This is the dataset used for the experiments in the following paper:

   Markus Dreyer and Jason Eisner (2011).  Discovering morphological
   paradigms from plain text using a Dirichlet process mixture model.
   Proceedings of the Conference on Empirical Methods in Natural
   Language Processing (EMNLP), pp. 616-627.  Supplementary material
   (9 pages) also available.

   http://cs.jhu.edu/~jason/papers/#dreyer-eisner-2011

The dataset is derived from the CELEX2 database.  Unfortunately, that
database is under copyright, so we cannot legally redistribute it or
any substantial portion of it.  You must license your own copy through
the Linguistic Data Consortium: https://catalog.ldc.upenn.edu/LDC96L14 .

Once you have licensed a copy of CELEX2, you can run a script from us
that automatically extracts our experimental dataset from it.  This
script is not independently useful and is not under copyright.

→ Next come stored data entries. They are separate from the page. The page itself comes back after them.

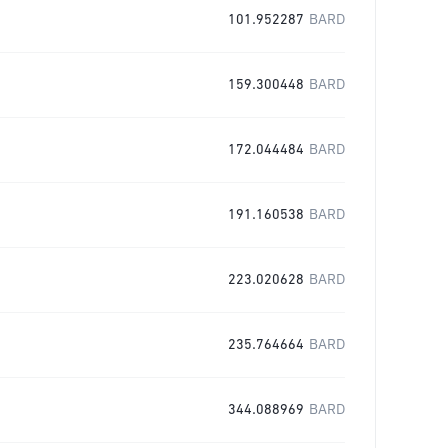
101.952287
BARD
159.300448
BARD
172.044484
BARD
191.160538
BARD
223.020628
BARD
235.764664
BARD
344.088969
BARD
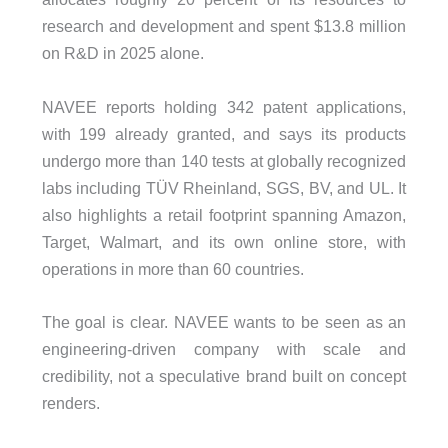
research and development and spent $13.8 million
on R&D in 2025 alone.
NAVEE reports holding 342 patent applications,
with 199 already granted, and says its products
undergo more than 140 tests at globally recognized
labs including TÜV Rheinland, SGS, BV, and UL. It
also highlights a retail footprint spanning Amazon,
Target, Walmart, and its own online store, with
operations in more than 60 countries.
The goal is clear. NAVEE wants to be seen as an
engineering-driven company with scale and
credibility, not a speculative brand built on concept
renders.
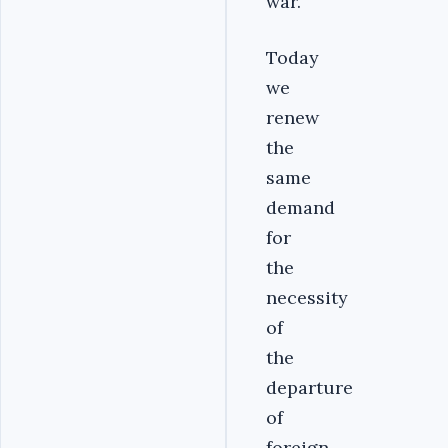
war.
Today
we
renew
the
same
demand
for
the
necessity
of
the
departure
of
foreign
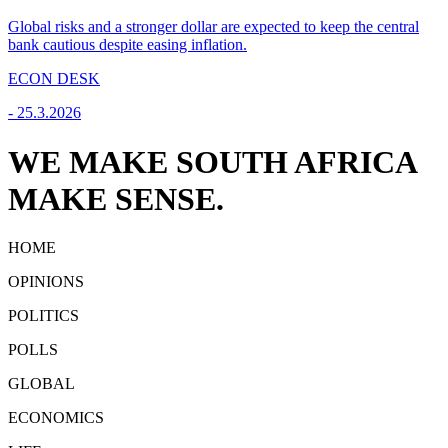
Global risks and a stronger dollar are expected to keep the central
bank cautious despite easing inflation.
ECON DESK
-
25.3.2026
WE MAKE SOUTH AFRICA
MAKE SENSE.
HOME
OPINIONS
POLITICS
POLLS
GLOBAL
ECONOMICS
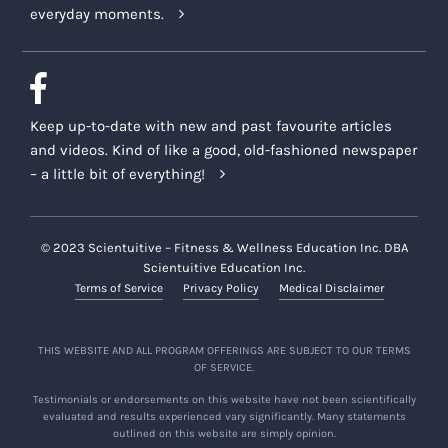
everyday moments.
Keep up-to-date with new and past favourite articles
and videos. Kind of like a good, old-fashioned newspaper
– a little bit of everything!
© 2023 Scientuitive – Fitness & Wellness Education Inc. DBA
Scientuitive Education Inc.
Terms of Service
Privacy Policy
Medical Disclaimer
THIS WEBSITE AND ALL PROGRAM OFFERINGS ARE SUBJECT TO OUR TERMS
OF SERVICE.
Testimonials or endorsements on this website have not been scientifically
evaluated and results experienced vary significantly. Many statements
outlined on this website are simply opinion.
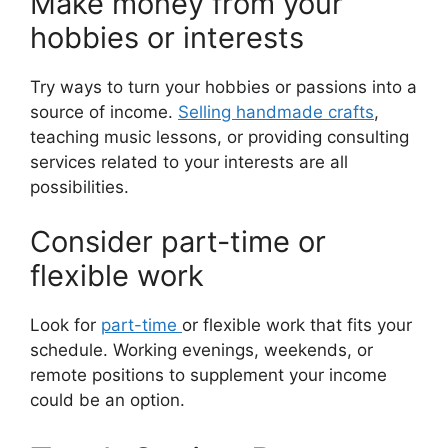
Make money from your
hobbies or interests
Try ways to turn your hobbies or passions into a
source of income.
Selling handmade crafts
,
teaching music lessons, or providing consulting
services related to your interests are all
possibilities.
Consider part-time or
flexible work
Look for
part-time
or flexible work that fits your
schedule. Working evenings, weekends, or
remote positions to supplement your income
could be an option.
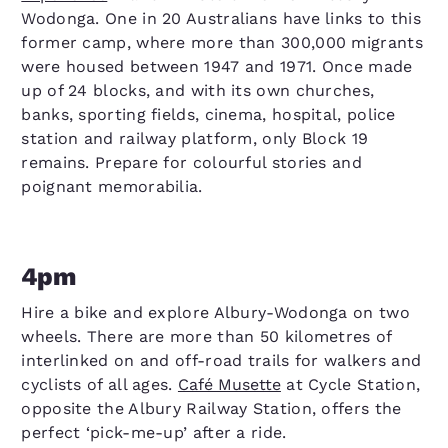
Wodonga. One in 20 Australians have links to this
former camp, where more than 300,000 migrants
were housed between 1947 and 1971. Once made
up of 24 blocks, and with its own churches,
banks, sporting fields, cinema, hospital, police
station and railway platform, only Block 19
remains. Prepare for colourful stories and
poignant memorabilia.
4pm
Hire a bike and explore Albury-Wodonga on two
wheels. There are more than 50 kilometres of
interlinked on and off-road trails for walkers and
cyclists of all ages.
Café Musette
at Cycle Station,
opposite the Albury Railway Station, offers the
perfect ‘pick-me-up’ after a ride.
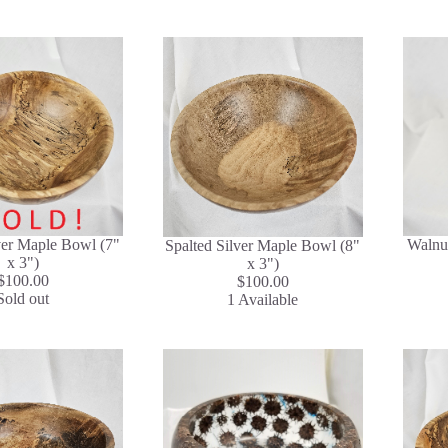
ver Maple Bowl (7"
Walnut
Spalted Silver Maple Bowl (8"
x 3")
x 3")
$100.00
$100.00
Sold out
1 Available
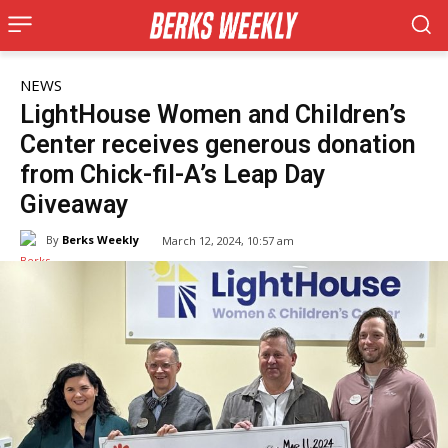
NEWS
LightHouse Women and Children’s
Center receives generous donation
from Chick-fil-A’s Leap Day
Giveaway
By
Berks Weekly
March 12, 2024, 10:57 am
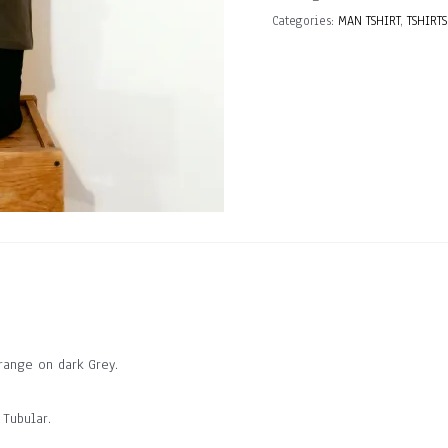
quantity
Categories:
MAN TSHIRT
,
TSHIRTS
ange on dark Grey.
 Tubular.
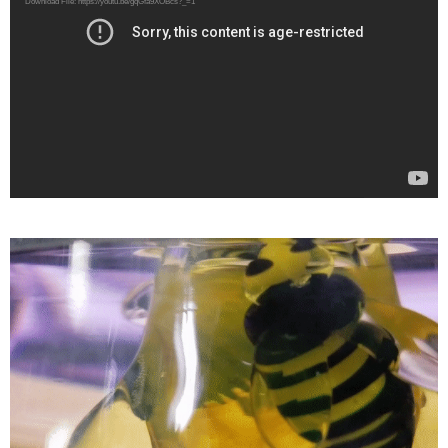
Download File: https://youtu.be/gqGfa9XOBcs?_=1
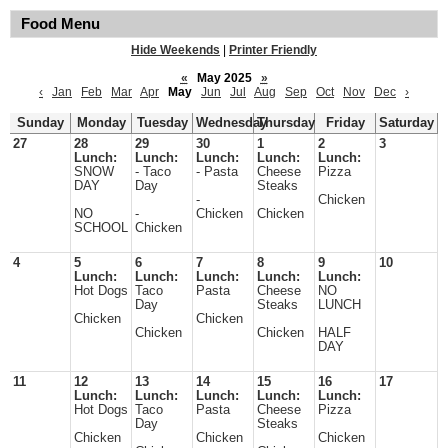
Food Menu
Hide Weekends
|
Printer Friendly
«
May 2025
»
‹
Jan
Feb
Mar
Apr
May
Jun
Jul
Aug
Sep
Oct
Nov
Dec
›
Sunday
Monday
Tuesday
Wednesday
Thursday
Friday
Saturday
27
28
29
30
1
2
3
Lunch:
Lunch:
Lunch:
Lunch:
Lunch:
SNOW
- Taco
- Pasta
Cheese
Pizza
DAY
Day
Steaks
-
Chicken
NO
-
Chicken
Chicken
SCHOOL
Chicken
4
5
6
7
8
9
10
Lunch:
Lunch:
Lunch:
Lunch:
Lunch:
Hot Dogs
Taco
Pasta
Cheese
NO
Day
Steaks
LUNCH
Chicken
Chicken
Chicken
Chicken
HALF
DAY
11
12
13
14
15
16
17
Lunch:
Lunch:
Lunch:
Lunch:
Lunch:
Hot Dogs
Taco
Pasta
Cheese
Pizza
Day
Steaks
Chicken
Chicken
Chicken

You may run the script as follows:
    ./extract.sh dreyer+eisner.emnlp11.data.zip

For simplicity and portability, our script does not do any text
processing on your copy of CELEX2.  Instead, it uses your copy of
CELEX2 to derive an decryption key that is used to decrypt and
uncompress files from a zip archive.  If you do not have access to
CELEX2, then the zip archive is just a useless collection of bytes 
and you will not be able to obtain our dataset.

The script should run on most standardly configured Linux or Unix
systems.  If you are unable to run it on your system, then you can
still directly extract our dataset from the zip file, using any zip
utility.  The password is the SHA-256 hash of the largest CELEX2 file,
namely german/gpw/gpw.cd (a 28982785-byte Unix text file).  There are
several free utilities and websites that can compute a file's SHA-256
hash for you.